* [What is needed] Repeat verbatim, and only, the lines of the data below, beginning at the line that contains "Se rendre sur" and stopping after the line that contains "REVIEW｜果たして美術".

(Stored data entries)
>>>>

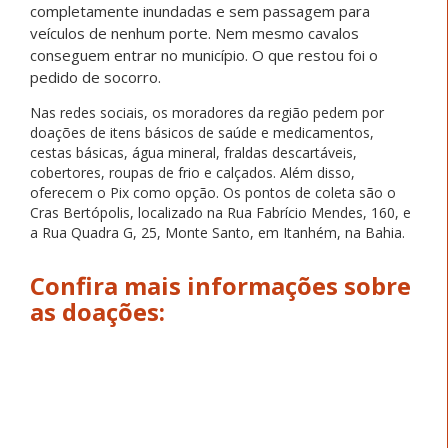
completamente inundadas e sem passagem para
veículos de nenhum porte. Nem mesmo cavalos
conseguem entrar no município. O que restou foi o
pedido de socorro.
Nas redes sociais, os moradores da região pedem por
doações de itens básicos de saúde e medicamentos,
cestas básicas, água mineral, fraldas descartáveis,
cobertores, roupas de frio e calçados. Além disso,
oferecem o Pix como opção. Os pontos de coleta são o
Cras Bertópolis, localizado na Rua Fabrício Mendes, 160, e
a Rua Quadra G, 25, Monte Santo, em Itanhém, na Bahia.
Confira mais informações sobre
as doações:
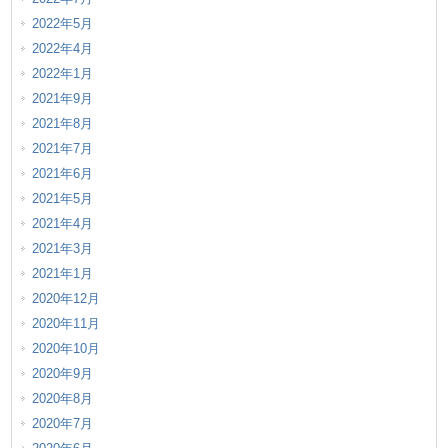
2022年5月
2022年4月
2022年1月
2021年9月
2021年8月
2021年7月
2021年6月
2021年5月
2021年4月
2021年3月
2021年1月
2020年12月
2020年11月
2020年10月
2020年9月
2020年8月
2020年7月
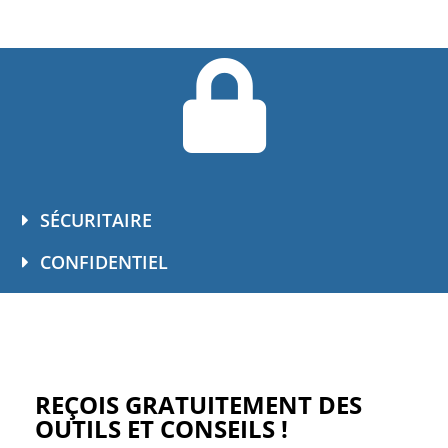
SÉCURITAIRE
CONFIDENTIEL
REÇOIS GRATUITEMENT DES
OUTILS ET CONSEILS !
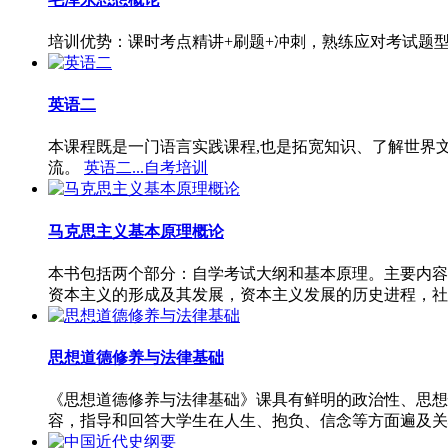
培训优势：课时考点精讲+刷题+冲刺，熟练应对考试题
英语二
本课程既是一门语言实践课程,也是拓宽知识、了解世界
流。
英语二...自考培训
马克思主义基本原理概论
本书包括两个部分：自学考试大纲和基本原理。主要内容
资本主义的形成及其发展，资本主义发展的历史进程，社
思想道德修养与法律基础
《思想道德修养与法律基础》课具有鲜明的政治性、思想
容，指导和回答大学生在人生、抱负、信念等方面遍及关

<<<<
>>>>

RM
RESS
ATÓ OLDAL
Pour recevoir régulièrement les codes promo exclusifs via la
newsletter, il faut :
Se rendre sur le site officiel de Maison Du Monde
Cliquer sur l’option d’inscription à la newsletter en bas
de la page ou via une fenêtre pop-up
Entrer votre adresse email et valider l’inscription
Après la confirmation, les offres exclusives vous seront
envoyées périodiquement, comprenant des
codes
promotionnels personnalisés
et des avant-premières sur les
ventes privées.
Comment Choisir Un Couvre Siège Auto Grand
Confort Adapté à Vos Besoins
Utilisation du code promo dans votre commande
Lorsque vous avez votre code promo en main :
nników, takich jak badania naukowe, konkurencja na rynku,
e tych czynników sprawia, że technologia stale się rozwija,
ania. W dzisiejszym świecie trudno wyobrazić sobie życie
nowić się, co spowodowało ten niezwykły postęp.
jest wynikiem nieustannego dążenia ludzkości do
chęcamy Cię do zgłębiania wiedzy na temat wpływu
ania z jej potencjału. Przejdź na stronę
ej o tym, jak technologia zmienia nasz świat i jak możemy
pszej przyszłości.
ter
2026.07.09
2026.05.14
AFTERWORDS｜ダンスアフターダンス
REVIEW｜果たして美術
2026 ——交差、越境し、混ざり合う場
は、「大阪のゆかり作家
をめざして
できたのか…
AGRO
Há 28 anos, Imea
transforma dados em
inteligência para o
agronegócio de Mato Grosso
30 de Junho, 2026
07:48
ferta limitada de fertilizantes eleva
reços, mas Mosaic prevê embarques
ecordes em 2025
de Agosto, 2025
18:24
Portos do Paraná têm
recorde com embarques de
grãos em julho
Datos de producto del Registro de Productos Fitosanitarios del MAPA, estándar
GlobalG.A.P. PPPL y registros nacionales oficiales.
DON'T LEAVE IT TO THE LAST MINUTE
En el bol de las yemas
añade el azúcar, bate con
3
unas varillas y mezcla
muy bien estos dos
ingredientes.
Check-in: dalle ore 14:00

<<<<
>>>>

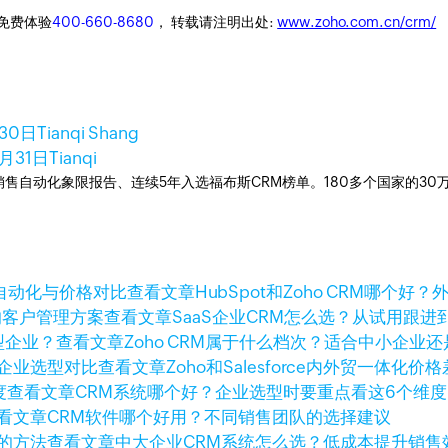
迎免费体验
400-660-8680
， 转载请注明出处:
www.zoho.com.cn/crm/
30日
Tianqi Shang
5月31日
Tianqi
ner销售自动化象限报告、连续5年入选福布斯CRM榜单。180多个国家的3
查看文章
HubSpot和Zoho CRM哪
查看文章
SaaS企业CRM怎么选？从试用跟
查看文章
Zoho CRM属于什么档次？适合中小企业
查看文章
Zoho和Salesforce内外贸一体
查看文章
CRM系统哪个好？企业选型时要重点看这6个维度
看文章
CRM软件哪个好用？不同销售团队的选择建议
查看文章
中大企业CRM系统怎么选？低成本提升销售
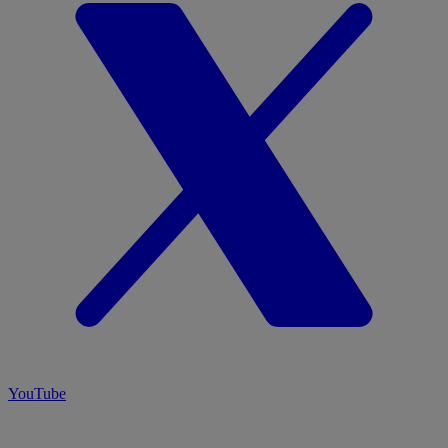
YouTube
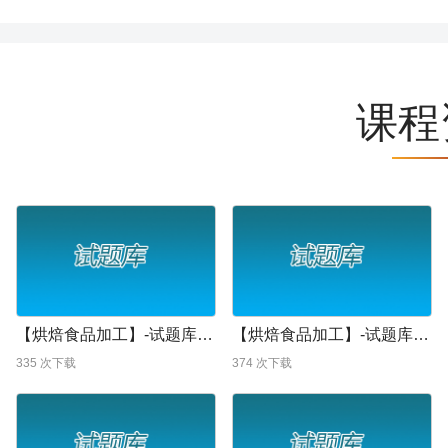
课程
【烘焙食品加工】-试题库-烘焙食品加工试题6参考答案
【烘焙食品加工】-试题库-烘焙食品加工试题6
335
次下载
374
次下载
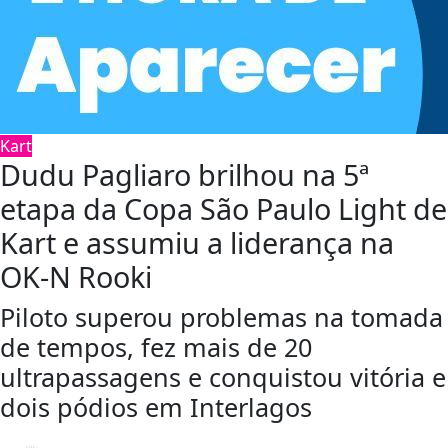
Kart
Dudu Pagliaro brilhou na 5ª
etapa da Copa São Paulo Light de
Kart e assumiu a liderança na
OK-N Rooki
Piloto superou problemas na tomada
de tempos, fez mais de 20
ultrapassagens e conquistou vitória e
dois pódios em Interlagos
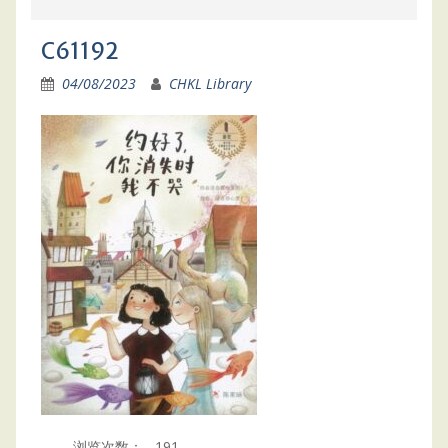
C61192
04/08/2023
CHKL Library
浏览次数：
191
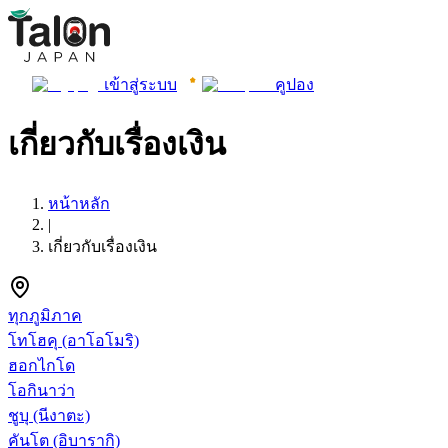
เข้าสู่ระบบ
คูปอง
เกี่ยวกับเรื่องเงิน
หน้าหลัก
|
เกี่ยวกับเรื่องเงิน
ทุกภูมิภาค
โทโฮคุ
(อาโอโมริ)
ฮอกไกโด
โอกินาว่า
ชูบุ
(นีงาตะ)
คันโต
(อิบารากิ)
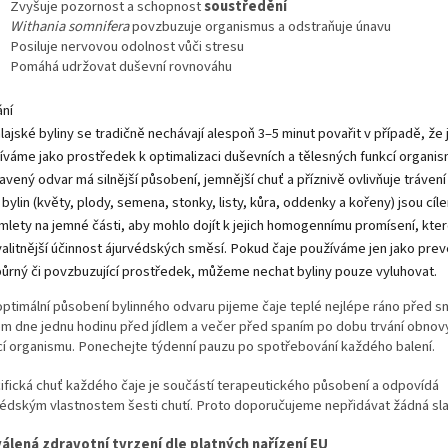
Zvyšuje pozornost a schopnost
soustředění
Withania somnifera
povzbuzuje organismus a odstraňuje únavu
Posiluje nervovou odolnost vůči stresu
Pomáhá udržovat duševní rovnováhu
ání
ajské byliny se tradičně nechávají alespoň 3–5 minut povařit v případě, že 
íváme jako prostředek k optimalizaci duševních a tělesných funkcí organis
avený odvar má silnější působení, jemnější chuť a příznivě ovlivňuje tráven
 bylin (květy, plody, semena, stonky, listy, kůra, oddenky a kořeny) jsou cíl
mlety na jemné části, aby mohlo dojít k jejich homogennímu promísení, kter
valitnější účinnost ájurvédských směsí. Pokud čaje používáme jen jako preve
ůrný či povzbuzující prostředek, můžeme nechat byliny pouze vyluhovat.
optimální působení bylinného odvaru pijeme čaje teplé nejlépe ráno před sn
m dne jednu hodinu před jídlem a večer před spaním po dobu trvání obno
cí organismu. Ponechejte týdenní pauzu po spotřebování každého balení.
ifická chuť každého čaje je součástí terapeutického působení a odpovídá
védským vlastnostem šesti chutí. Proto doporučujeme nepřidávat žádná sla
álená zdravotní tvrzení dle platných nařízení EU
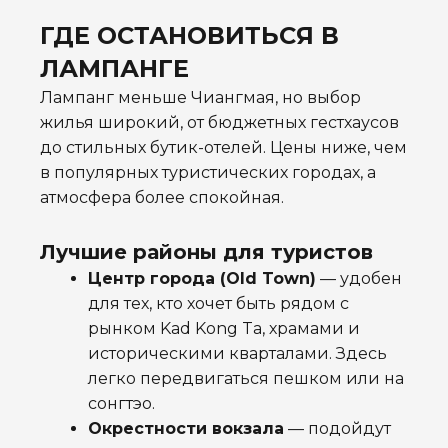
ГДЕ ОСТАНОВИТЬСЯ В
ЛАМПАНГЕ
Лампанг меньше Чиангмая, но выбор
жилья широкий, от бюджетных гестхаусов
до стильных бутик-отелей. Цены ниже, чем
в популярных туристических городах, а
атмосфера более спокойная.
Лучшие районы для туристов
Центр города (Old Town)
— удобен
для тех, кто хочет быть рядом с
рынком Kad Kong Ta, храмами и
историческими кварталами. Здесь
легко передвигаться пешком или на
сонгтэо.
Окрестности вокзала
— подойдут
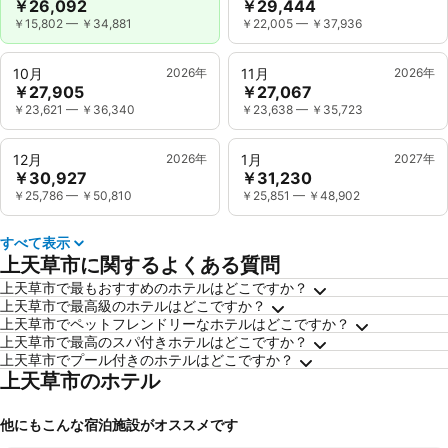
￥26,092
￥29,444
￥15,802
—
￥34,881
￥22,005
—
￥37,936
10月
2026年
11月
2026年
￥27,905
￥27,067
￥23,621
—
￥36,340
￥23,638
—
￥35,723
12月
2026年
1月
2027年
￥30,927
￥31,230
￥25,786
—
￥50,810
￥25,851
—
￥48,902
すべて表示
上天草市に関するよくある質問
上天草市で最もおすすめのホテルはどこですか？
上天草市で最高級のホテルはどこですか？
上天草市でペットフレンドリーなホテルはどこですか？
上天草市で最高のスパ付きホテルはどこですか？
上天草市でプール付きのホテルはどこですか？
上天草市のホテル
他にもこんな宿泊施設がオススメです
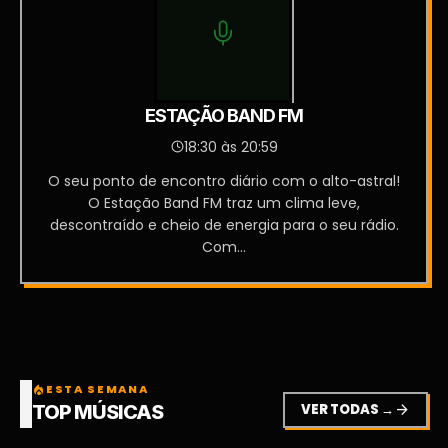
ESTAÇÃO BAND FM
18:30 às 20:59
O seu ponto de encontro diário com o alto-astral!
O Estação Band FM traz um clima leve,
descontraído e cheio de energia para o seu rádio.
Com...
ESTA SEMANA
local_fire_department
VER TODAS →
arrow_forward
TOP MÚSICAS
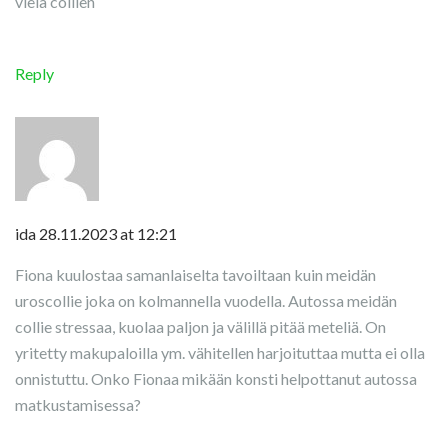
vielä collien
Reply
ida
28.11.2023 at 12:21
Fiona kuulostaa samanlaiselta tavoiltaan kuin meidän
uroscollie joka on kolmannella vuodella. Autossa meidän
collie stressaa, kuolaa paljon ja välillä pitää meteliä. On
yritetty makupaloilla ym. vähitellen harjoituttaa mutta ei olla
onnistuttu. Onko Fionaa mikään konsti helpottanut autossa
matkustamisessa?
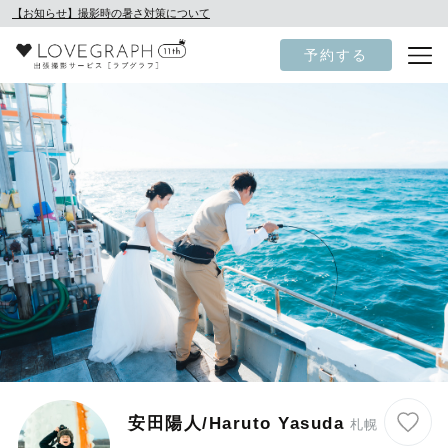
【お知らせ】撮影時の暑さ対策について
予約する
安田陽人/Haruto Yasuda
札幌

<<<<

* [Answer to this exercise]
Se rendre sur le site officiel de Maison Du Monde
Cliquer sur l’option d’inscription à la newsletter en bas
de la page ou via une fenêtre pop-up
Entrer votre adresse email et valider l’inscription
Après la confirmation, les offres exclusives vous seront
envoyées périodiquement, comprenant des
codes
promotionnels personnalisés
et des avant-premières sur les
ventes privées.
Comment Choisir Un Couvre Siège Auto Grand
Confort Adapté à Vos Besoins
Utilisation du code promo dans votre commande
Lorsque vous avez votre code promo en main :
nników, takich jak badania naukowe, konkurencja na rynku,
e tych czynników sprawia, że technologia stale się rozwija,
ania. W dzisiejszym świecie trudno wyobrazić sobie życie
nowić się, co spowodowało ten niezwykły postęp.
jest wynikiem nieustannego dążenia ludzkości do
chęcamy Cię do zgłębiania wiedzy na temat wpływu
ania z jej potencjału. Przejdź na stronę
ej o tym, jak technologia zmienia nasz świat i jak możemy
pszej przyszłości.
ter
2026.07.09
2026.05.14
AFTERWORDS｜ダンスアフターダンス
REVIEW｜果たして美術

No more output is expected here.